(Stored records)

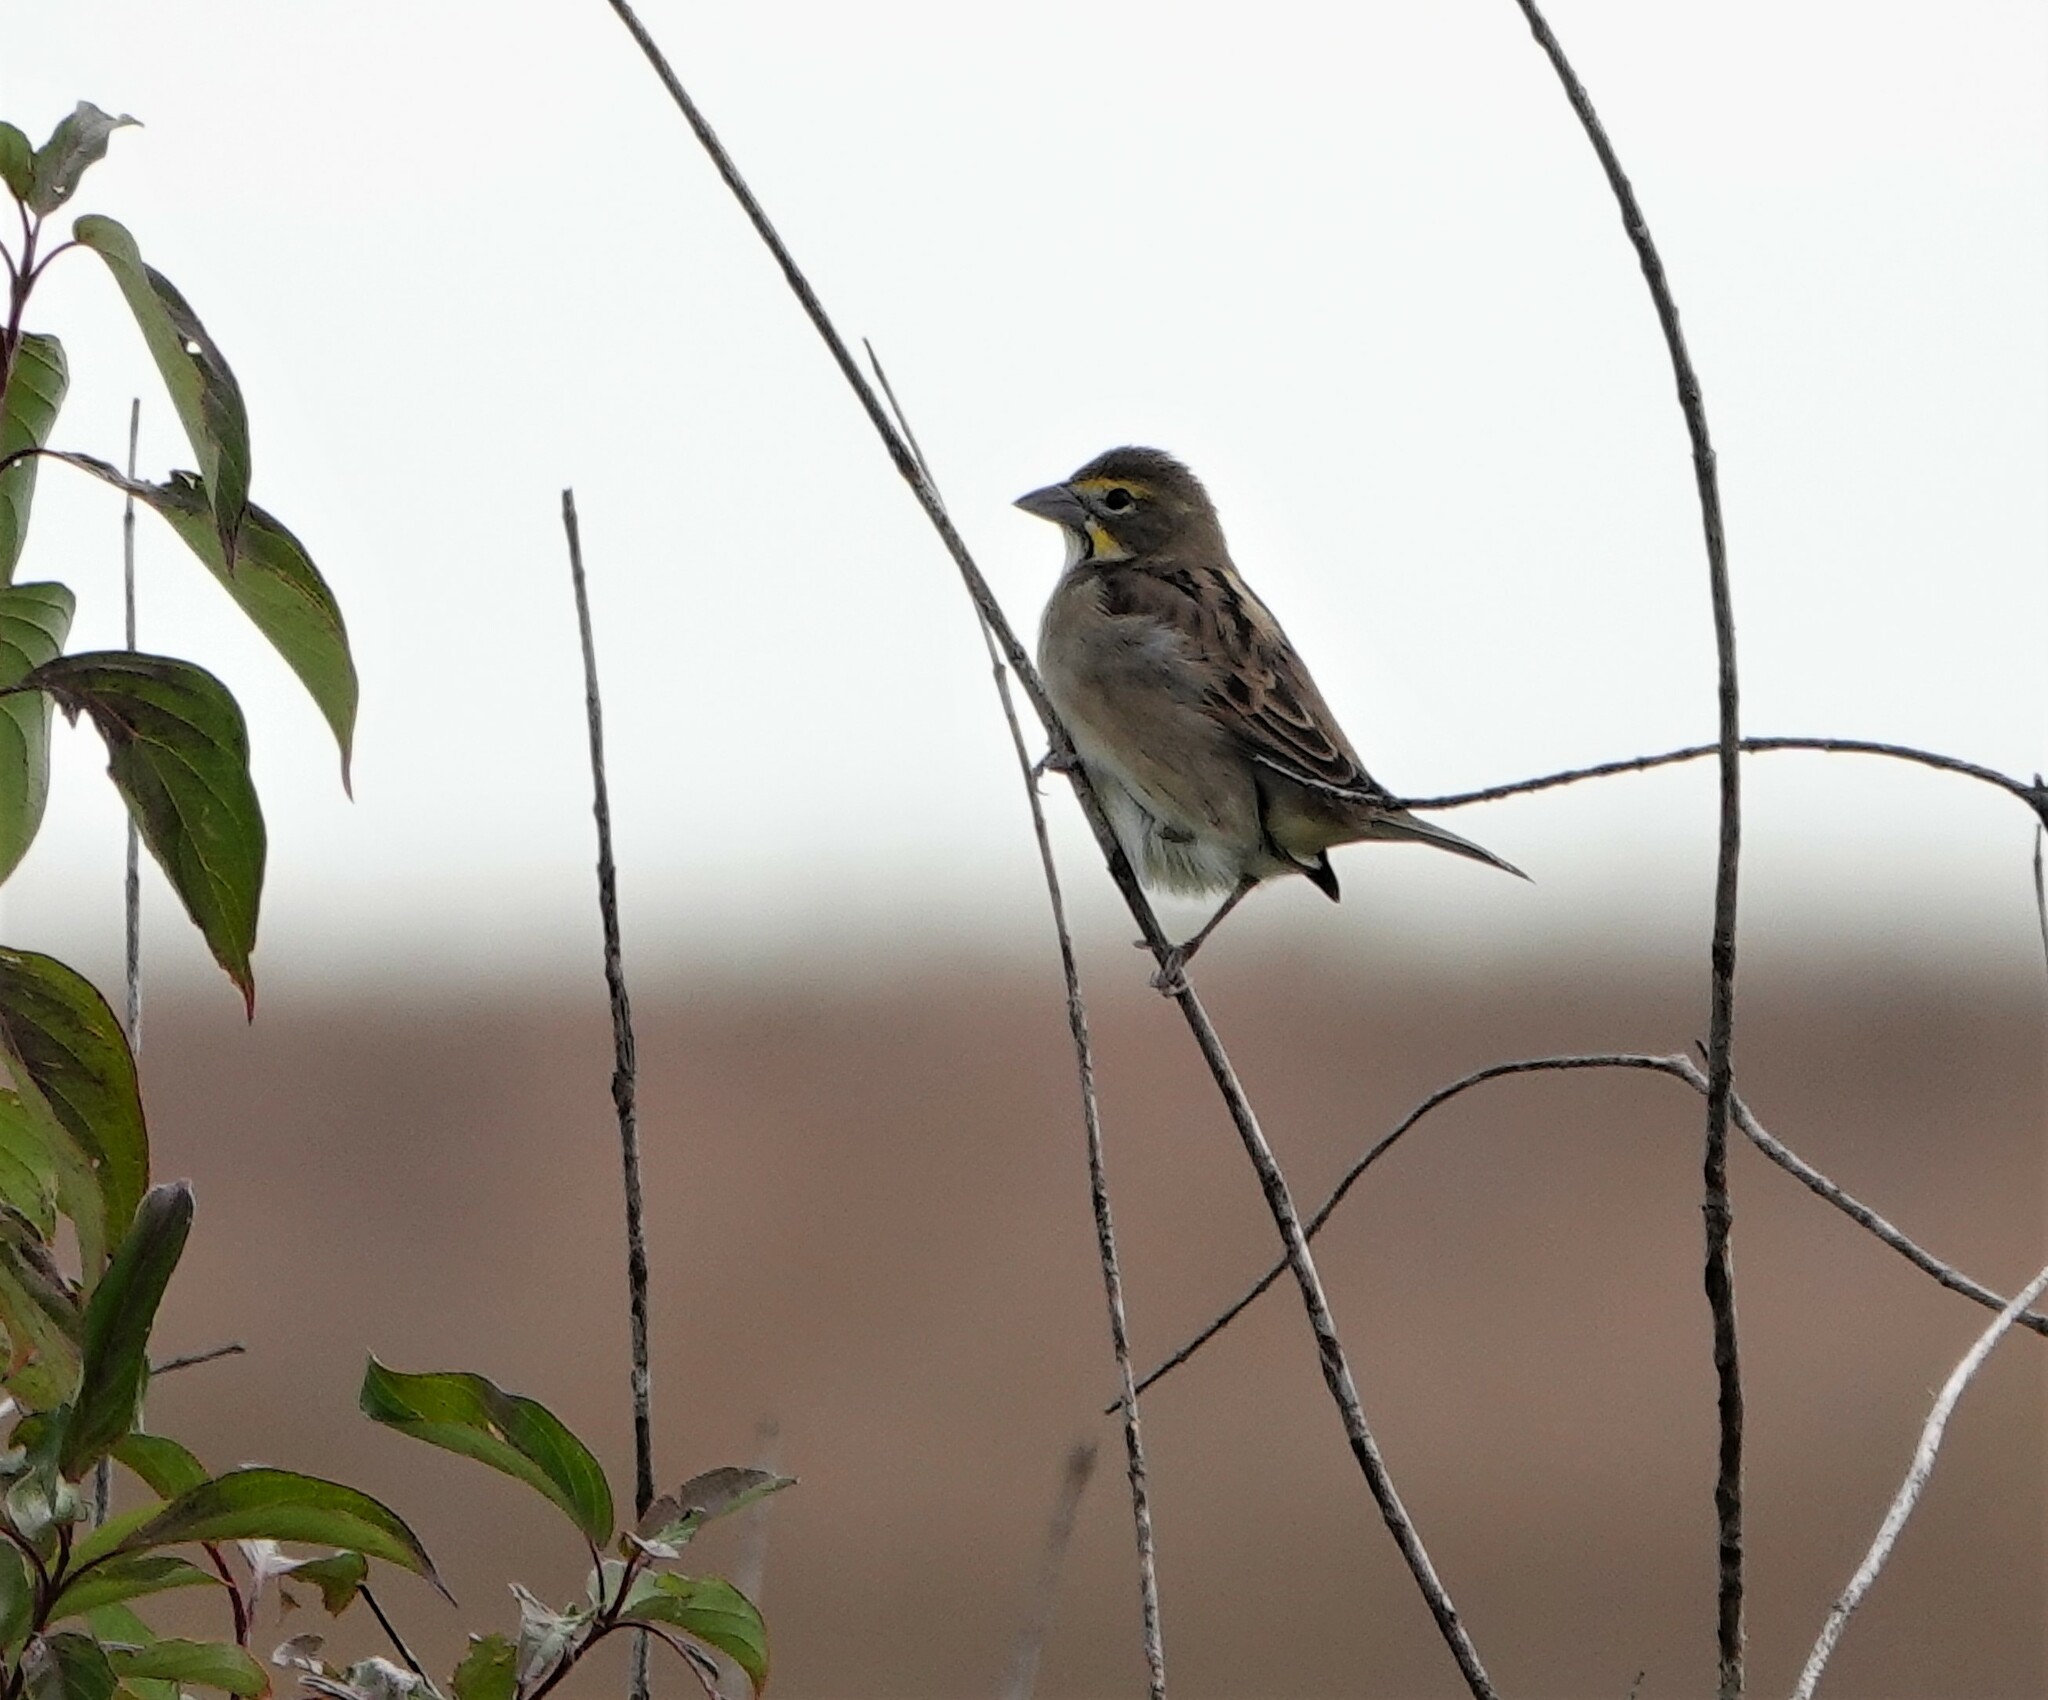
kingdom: Animalia
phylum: Chordata
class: Aves
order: Passeriformes
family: Cardinalidae
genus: Spiza
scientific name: Spiza americana
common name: Dickcissel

The exercise:
Lay out each line of the listing above as a Markdown table with the columns Row and Line, numbering the rows and omitting blank lines. Leave the pictures out of the table.

Written answer:
| Row | Line |
|---|---|
| 1 | kingdom: Animalia |
| 2 | phylum: Chordata |
| 3 | class: Aves |
| 4 | order: Passeriformes |
| 5 | family: Cardinalidae |
| 6 | genus: Spiza |
| 7 | scientific name: Spiza americana |
| 8 | common name: Dickcissel |